**What you have to do**
Please render every line of the records below as a Markdown table with the columns Row and Line, skipping blank lines. Leave the picture lines out of the answer.

**Data for processing**
++++
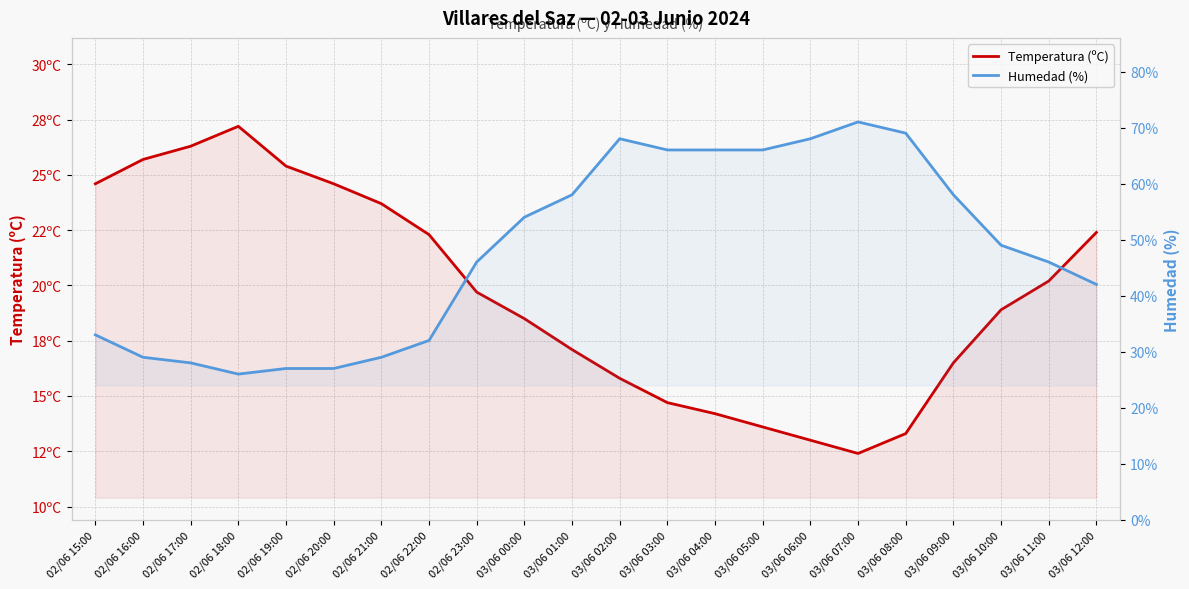

What is the average value of the Temperatura (ºC) series?

19.6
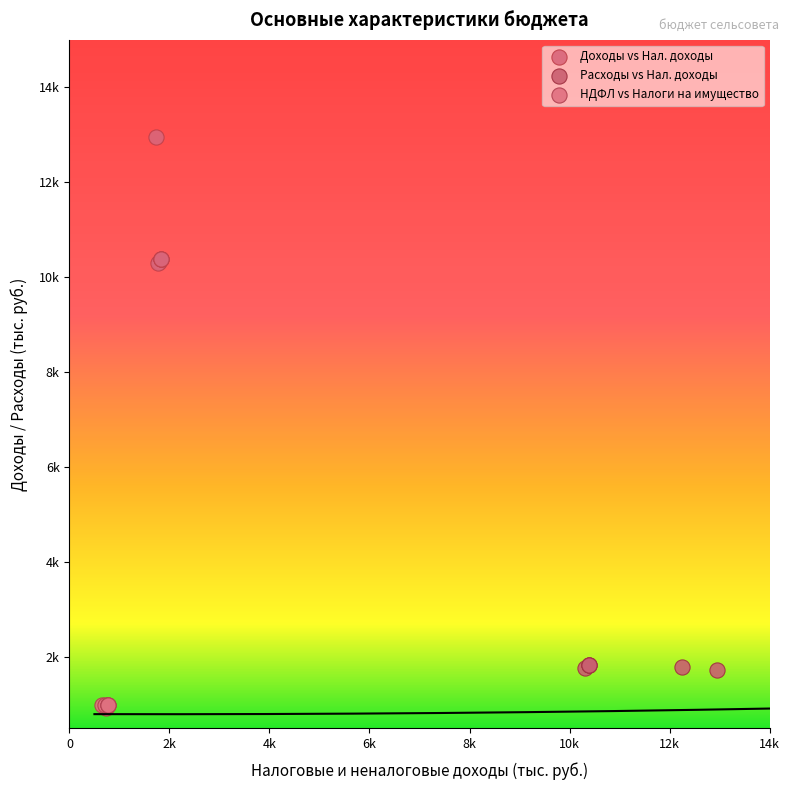

Which series contains the highest Y value?

Доходы vs Нал. доходы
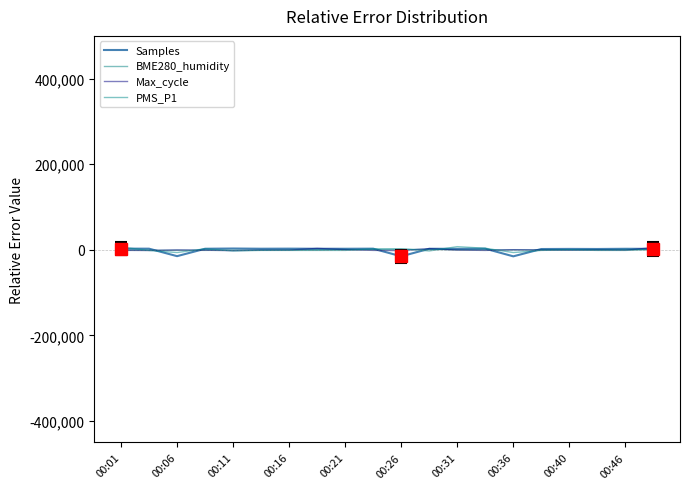

At which category does BME280_humidity reach its first local valley?

00:06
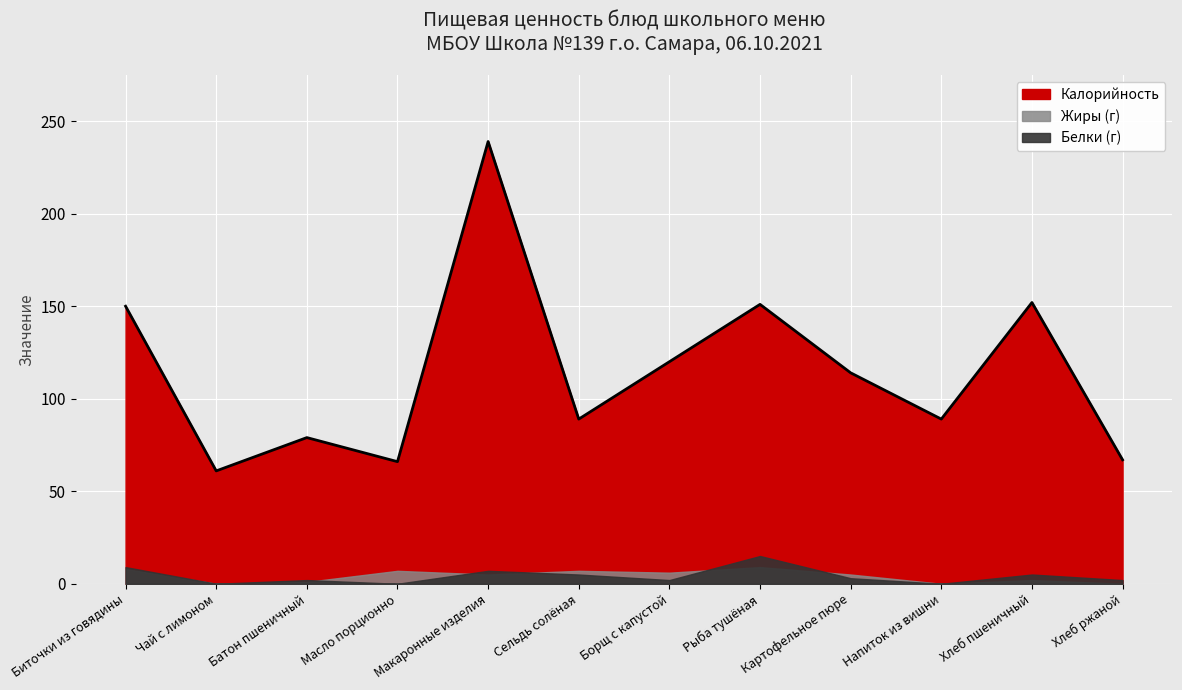

What are all the series names shown in the legend?

Калорийность, Белки, Жиры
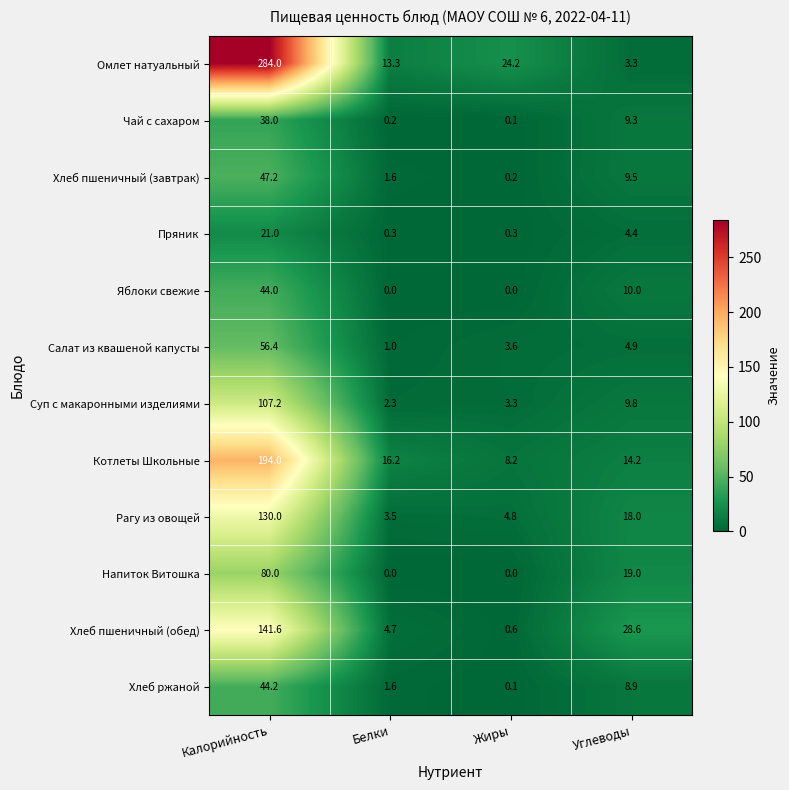

Is it true that Яблоки свежие equals 13.5 at Жиры?

False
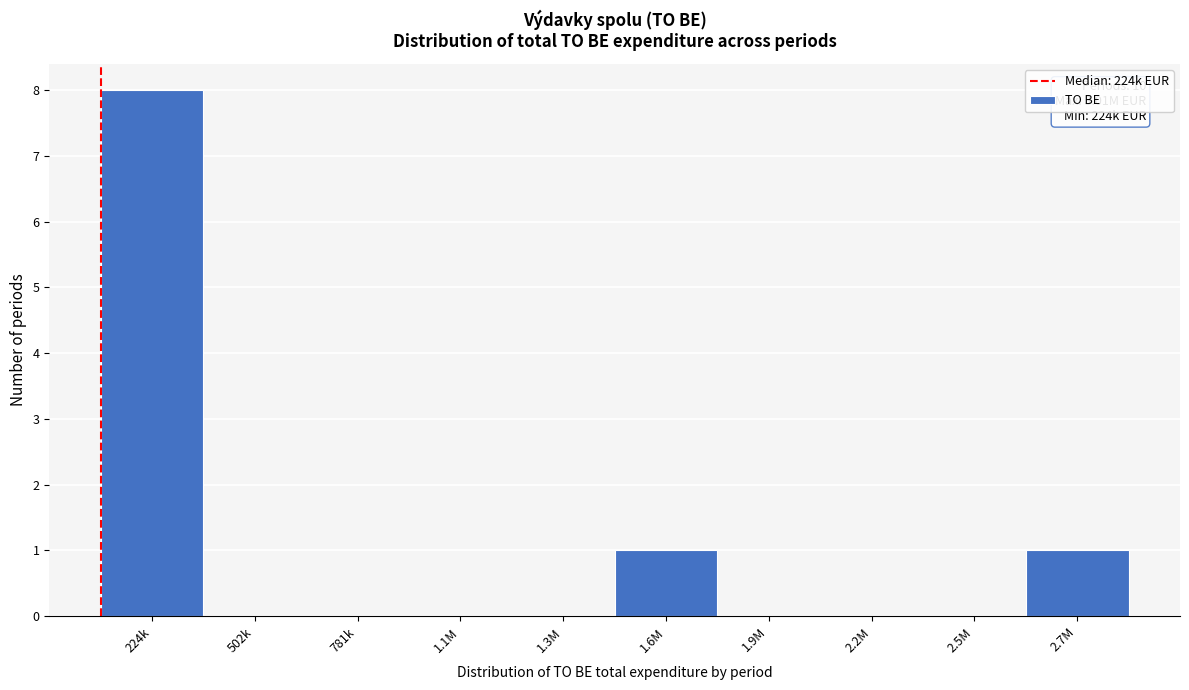

Reading right to left, what are all the values shown in this chart?

2.7M=1	2.5M=0	2.2M=0	1.9M=0	1.6M=1	1.3M=0	1.1M=0	781k=0	502k=0	224k=8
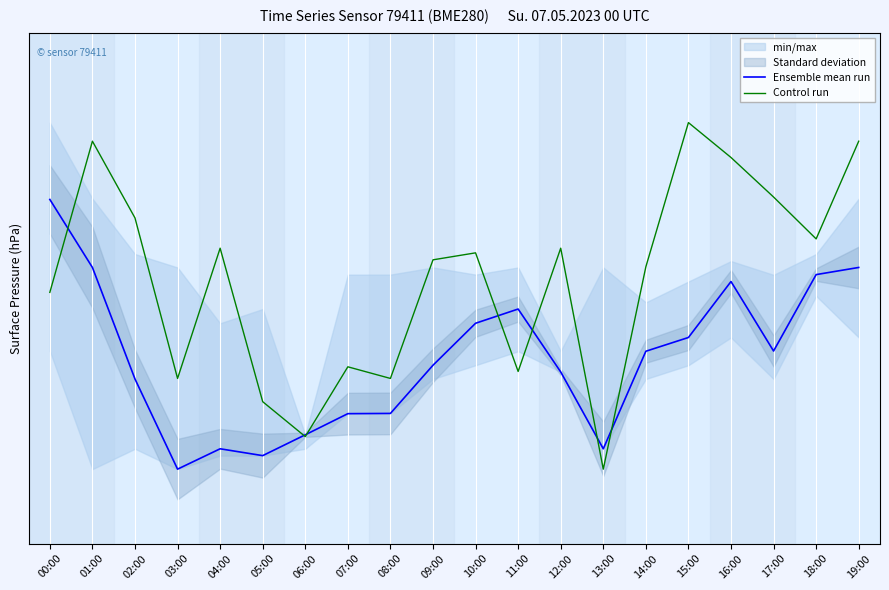

At which label is Control run closest to 1011?

13:00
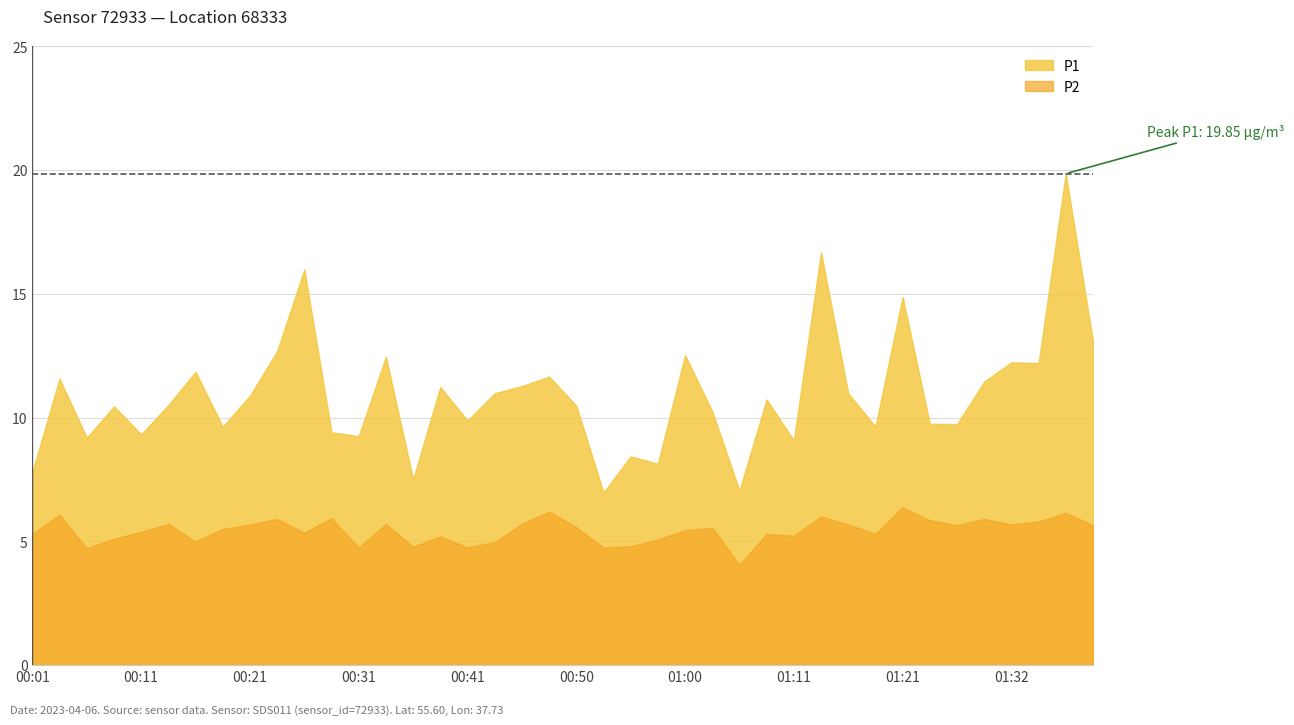

Is it true that P1 equals 6.5 at 00:18?

False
++++
**Answer section**
| Row | Line |
|---|---|
| 1 | What is the average value of the Temperatura (ºC) series? |
| 2 | 19.6 |
| 3 | Which series contains the highest Y value? |
| 4 | Доходы vs Нал. доходы |
| 5 | At which category does BME280_humidity reach its first local valley? |
| 6 | 00:06 |
| 7 | What are all the series names shown in the legend? |
| 8 | Калорийность, Белки, Жиры |
| 9 | Is it true that Яблоки свежие equals 13.5 at Жиры? |
| 10 | False |
| 11 | Reading right to left, what are all the values shown in this chart? |
| 12 | 2.7M=1	2.5M=0	2.2M=0	1.9M=0	1.6M=1	1.3M=0	1.1M=0	781k=0	502k=0	224k=8 |
| 13 | At which label is Control run closest to 1011? |
| 14 | 13:00 |
| 15 | Is it true that P1 equals 6.5 at 00:18? |
| 16 | False |